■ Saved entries
= = = = = = =

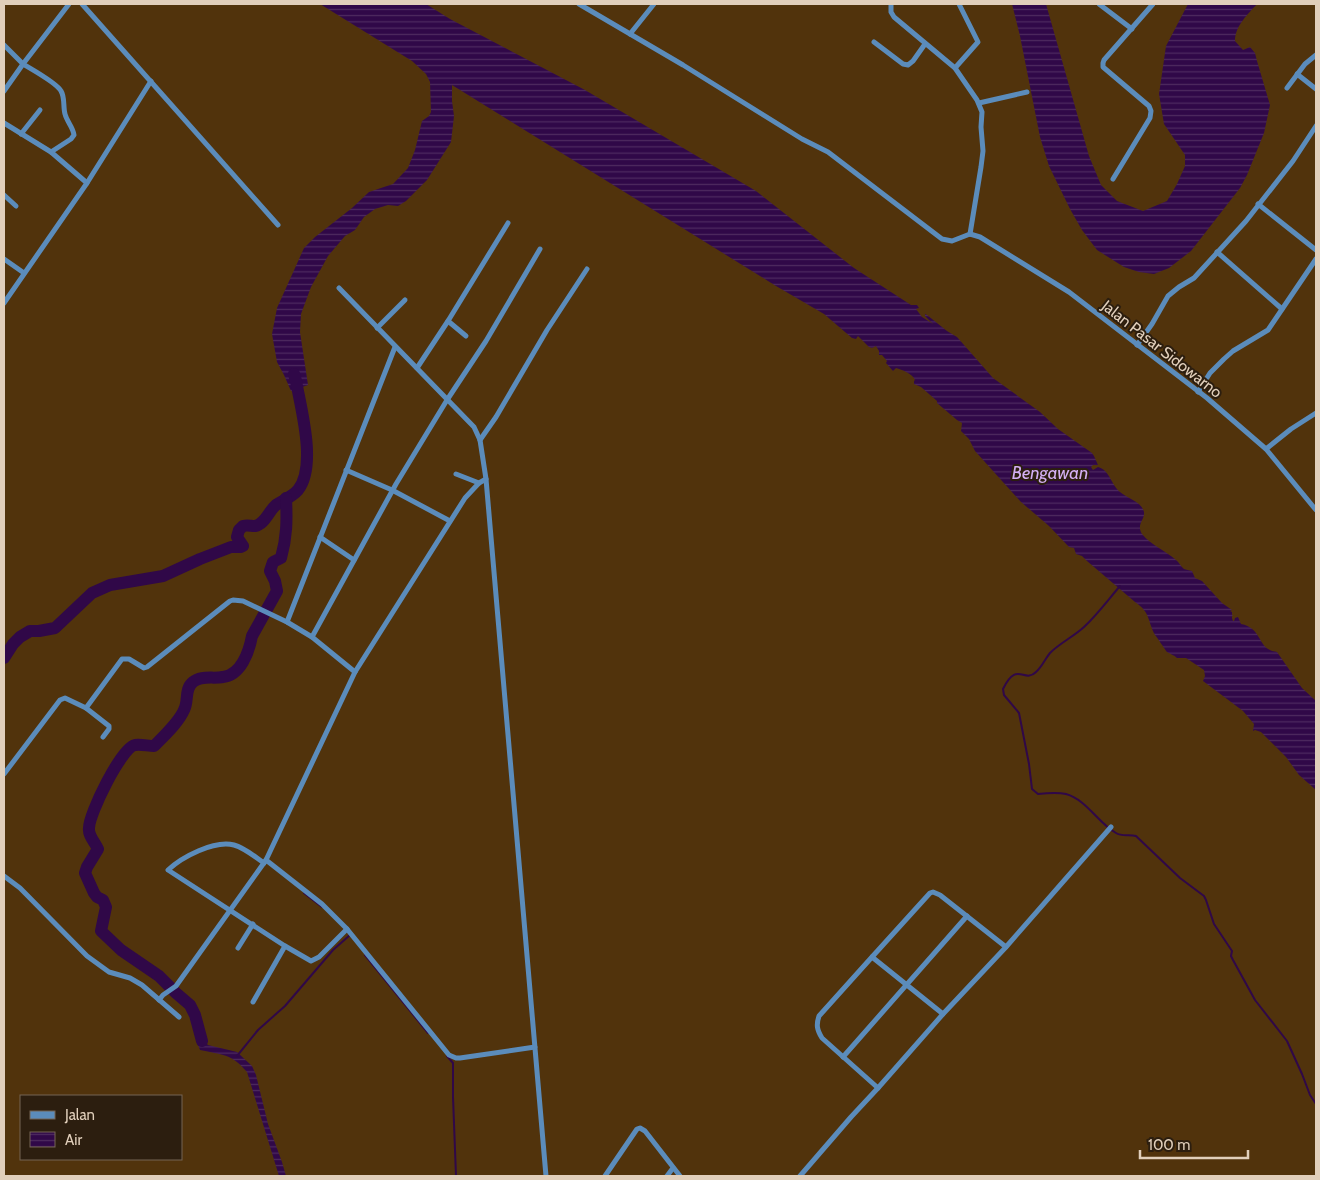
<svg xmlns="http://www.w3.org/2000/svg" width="1320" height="1180" font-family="Cabin,sans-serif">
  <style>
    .water { fill: url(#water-rules) }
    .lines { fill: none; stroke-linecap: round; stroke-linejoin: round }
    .stream { stroke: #300848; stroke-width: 2 }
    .river { stroke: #300848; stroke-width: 12 }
    .street { stroke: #5b8cbb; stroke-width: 5 }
    .labels { text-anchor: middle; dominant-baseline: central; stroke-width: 4; stroke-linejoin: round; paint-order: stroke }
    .street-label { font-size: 16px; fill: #e1cfbb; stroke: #2c1e0f }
    .water-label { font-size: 18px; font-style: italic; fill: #d4b0f4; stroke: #2c1e0f }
  </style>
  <defs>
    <pattern id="water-rules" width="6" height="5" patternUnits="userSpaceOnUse" patternTransform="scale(1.25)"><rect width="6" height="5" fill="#300848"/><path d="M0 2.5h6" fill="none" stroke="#4e2b60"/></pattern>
  </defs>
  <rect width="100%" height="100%" fill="#51330c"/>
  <g class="water">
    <path d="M 320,4 L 426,4 L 450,19 L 585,90 L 756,191 L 854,268 L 911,305 L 917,305 L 919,308 L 916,309 L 922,317 L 933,324 L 925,316 L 925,314 L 927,315 L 947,331 L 957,337 L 993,378 L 1040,412 L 1058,429 L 1092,453 L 1094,456 L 1098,465 L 1093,465 L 1091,467 L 1093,470 L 1098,467 C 1110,470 1111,485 1120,492 C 1127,498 1142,502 1144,512 C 1145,520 1136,524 1142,534 C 1151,545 1166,551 1176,560 C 1179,562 1181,567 1184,569 C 1186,570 1189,570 1192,571 L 1195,578 L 1202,581 L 1222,603 L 1232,610 L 1230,611 L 1232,612 L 1232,615 L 1233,616 L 1232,616 L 1232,618 L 1233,621 L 1234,621 L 1235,618 L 1238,617 L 1241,624 C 1263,628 1257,650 1277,652 L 1302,688 L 1316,701 L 1316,790 L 1299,775 L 1286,757 L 1261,732 L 1255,730 L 1253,731 L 1254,724 L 1243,711 L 1203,681 L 1205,676 L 1204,670 L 1186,658 L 1177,658 C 1174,655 1170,654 1167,652 C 1166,651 1157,637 1155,635 C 1147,620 1151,613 1135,602 L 1087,561 L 1082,556 L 1076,554 L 1074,548 L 1069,547 L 1049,526 L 1021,502 L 975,451 L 969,439 L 961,431 L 962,423 L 957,420 L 937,403 L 937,401 L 921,387 L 914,384 L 914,381 L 915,380 C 912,373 902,370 896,368 L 893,371 L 886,363 L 887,361 L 882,355 L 879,355 L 879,351 L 876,346 L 872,348 L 869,347 L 858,336 L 856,339 L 852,338 L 824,314 L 776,286 L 452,85 L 452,101 L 454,116 L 451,142 L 427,180 L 406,201 L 398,206 L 388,205 L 375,209 L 364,217 L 355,230 L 345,236 L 328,256 L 311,287 L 301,314 L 300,332 L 308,385 L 291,391 L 284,375 L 277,362 L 272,334 L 277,308 L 304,248 L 315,237 L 352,208 L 369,192 L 393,184 L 408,168 L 415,150 L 422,121 L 429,116 L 431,112 L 430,82 L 426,74 L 412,61 Z"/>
    <path d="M 1012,4 L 1046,4 L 1089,156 L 1101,185 L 1117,201 L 1143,211 L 1167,201 L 1177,184 L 1185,166 L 1185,155 L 1164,124 L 1159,94 L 1166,46 L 1188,4 L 1257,4 C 1248,14 1235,26 1235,41 L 1243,50 L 1250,47 L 1255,53 L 1257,61 L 1270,105 L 1264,133 L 1247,175 L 1240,188 L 1191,251 L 1169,268 L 1154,274 L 1139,272 L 1124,267 L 1097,250 L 1082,230 L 1070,209 L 1049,166 L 1040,137 L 1020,36 Z"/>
    <path d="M 201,1026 L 206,1043 L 208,1045 L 237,1052 L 252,1066 L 256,1075 L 268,1124 L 282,1162 L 286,1176 L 279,1176 L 247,1072 C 231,1053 222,1055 200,1050 L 197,1042 L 193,1027 Z"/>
  </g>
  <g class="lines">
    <g class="stream">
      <path d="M 1120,586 C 1108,600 1097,615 1084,627 C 1073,637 1060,643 1050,653 C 1045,659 1042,667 1036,672 C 1024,684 1017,660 1003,689 L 1004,695 L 1019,713 L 1029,764 L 1032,789 L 1038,794 C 1047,793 1057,792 1066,794 C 1087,800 1098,823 1116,833 C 1122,837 1129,834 1136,836 L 1180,878 L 1204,896 L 1206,900 L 1214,924 L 1232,951 L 1231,956 L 1233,960 L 1255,1000 L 1287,1041 L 1302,1074 L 1310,1095 L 1316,1104"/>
      <path d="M 304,893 L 322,907"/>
      <path d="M 365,955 L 428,1033"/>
      <path d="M 237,1056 L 258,1030 L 285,1006 L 333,950 L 350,935"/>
      <path d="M 447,1056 L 453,1063 L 453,1097 L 456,1176"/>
    </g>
    <g class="river">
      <path d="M 4,658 L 13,644 L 20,637 L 30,631 L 39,631 L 55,628 L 92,593 L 110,585 L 163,576 L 200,559 L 231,547 L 241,547 L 243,546 L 237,537 L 239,530 L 243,526 C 247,525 251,526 255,526 C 265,524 268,512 276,505 C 283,500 292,497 298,490 C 317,466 301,409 296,381 L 294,374"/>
      <path d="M 202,1041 L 195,1015 L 190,1005 L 176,993 L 159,976 L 121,950 L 101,931 L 106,907 L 103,900 L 97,897 L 94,893 L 85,873 L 87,867 L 98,849 C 95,842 88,836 89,828 C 89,814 121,748 135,745 C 141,744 148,746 154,746 C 164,736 179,722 184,710 C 189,701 184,689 193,682 C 201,675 213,679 223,677 C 241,675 249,652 252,636 L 277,591 L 275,581 L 270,571 L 273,562 L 281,558 C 287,537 287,520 286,498"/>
    </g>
    <g class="street">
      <path d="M 82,4 L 278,225"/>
      <path d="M 579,4 L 683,65 L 802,139 L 828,152 L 942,239 L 952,241 L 970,234"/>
      <path d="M 891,4 L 891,12 L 894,17 L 955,68 L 977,100 L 982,112 L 981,127 L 983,151 L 981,167 L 970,234"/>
      <path d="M 1099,4 L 1132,29"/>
      <path d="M 630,34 L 654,4"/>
      <path d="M 874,42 L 903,64 L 908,65 L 913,61 L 925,44"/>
      <path d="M 4,45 L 23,64 L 4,91"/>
      <path d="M 955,68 L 978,42 L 959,4"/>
      <path d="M 1297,74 L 1316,89"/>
      <path d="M 1287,88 L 1305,64 L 1316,55"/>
      <path d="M 979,103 L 1027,92"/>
      <path d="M 4,123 L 51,152 L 87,183"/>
      <path d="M 21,134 L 40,110"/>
      <path d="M 51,152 L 71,139 L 74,135 C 73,127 67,122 65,114 C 63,107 65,97 61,91 C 57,83 31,69 23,64 L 69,4"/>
      <path d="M 1113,179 L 1150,118 L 1151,111 L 1149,106 L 1103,67 L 1103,63 L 1104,60 L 1153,4"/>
      <path d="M 4,195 L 16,206"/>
      <path d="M 1258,204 L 1316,250"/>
      <path d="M 970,234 L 980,237 L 1069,292 L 1207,398 L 1266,449 L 1316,510"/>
      <path d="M 1217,252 L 1282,309"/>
      <path d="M 4,259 L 24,273"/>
      <path d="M 339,288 L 474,427 L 480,440 L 486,479 L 546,1176"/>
      <path d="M 4,303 L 87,183 L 151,81"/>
      <path d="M 448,321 L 466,336"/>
      <path d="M 377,328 L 405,300"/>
      <path d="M 1137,345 L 1152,324 L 1168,296 L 1179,287 L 1194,278 L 1246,221 L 1293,161 L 1316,126"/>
      <path d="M 417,368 L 448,321 L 508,223"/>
      <path d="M 1198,392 L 1210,373 L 1224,359 L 1233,351 L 1268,330 L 1316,259"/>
      <path d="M 480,440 L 496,417 L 547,330 L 587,269"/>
      <path d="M 1266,449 L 1291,429 L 1316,413"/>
      <path d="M 346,470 L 392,490 L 450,521"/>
      <path d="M 456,474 L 479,483"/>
      <path d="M 320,537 L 354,560"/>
      <path d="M 287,622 L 395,347"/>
      <path d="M 312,637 L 396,484 L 447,400 L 486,341 L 540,249"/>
      <path d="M 86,708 L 109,726 L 109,729 L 103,737"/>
      <path d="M 4,774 L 60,700 L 65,698 L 86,708 L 122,659 L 129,659 L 144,668 L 147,667 L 230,601 L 233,600 L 243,601 L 287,622 L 312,637 L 355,672"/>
      <path d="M 266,860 L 322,904 L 347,929 L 449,1055 L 456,1058 L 460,1058 L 535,1047"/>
      <path d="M 264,863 C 255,857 245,848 234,845 C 214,840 182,857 168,870 L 285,946 L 311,961 L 319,957 L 347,929"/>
      <path d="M 4,876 L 20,888 L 87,956 L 109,972 L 130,978 L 142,985 L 179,1017"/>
      <path d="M 238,948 L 253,924"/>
      <path d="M 872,957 L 819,1016 C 816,1025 817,1030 822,1038 L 878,1088"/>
      <path d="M 159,1000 L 163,995 L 176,986 L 266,860 L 355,672 L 465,498 L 479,483 L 486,479"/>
      <path d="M 253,1002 L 285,946"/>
      <path d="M 943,1014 L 872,957 L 930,893 L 933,892 L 940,895 L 1006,947"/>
      <path d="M 843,1057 L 967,916"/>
      <path d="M 605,1176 L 637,1129 L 640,1128 L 645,1131 L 680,1176"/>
      <path d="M 667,1176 L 673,1168"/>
      <path d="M 800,1176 L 851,1117 L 878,1088 L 943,1014 L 1006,947 L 1111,827"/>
    </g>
  </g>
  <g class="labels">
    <g class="street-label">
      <text transform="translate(1162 349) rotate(38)">Jalan Pasar Sidowarno</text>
    </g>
    <g class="water-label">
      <text x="1050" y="473">Bengawan</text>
    </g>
  </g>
  <rect width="1320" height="1180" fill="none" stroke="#e1cfbb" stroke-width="10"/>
  <rect x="20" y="1095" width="162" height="65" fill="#2c1e0f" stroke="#746554"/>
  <rect x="30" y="1111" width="25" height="8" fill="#5b8cbb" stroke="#746554"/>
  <text x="65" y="1120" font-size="15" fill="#e1cfbb">Jalan</text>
  <rect x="30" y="1132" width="25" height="15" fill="url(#water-rules)" stroke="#746554"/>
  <text x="65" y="1145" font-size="15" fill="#e1cfbb">Air</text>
  <path d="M1140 1150v8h108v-8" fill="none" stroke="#e1cfbb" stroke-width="2.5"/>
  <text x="1148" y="1150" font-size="15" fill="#e1cfbb" stroke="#2c1e0f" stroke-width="4" paint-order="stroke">100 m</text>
</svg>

= = = = = = =

■ Assignment
Write down every line of the data above that includes the string "lines".

■ Exercise solution
    .lines { fill: none; stroke-linecap: round; stroke-linejoin: round }
  <g class="lines">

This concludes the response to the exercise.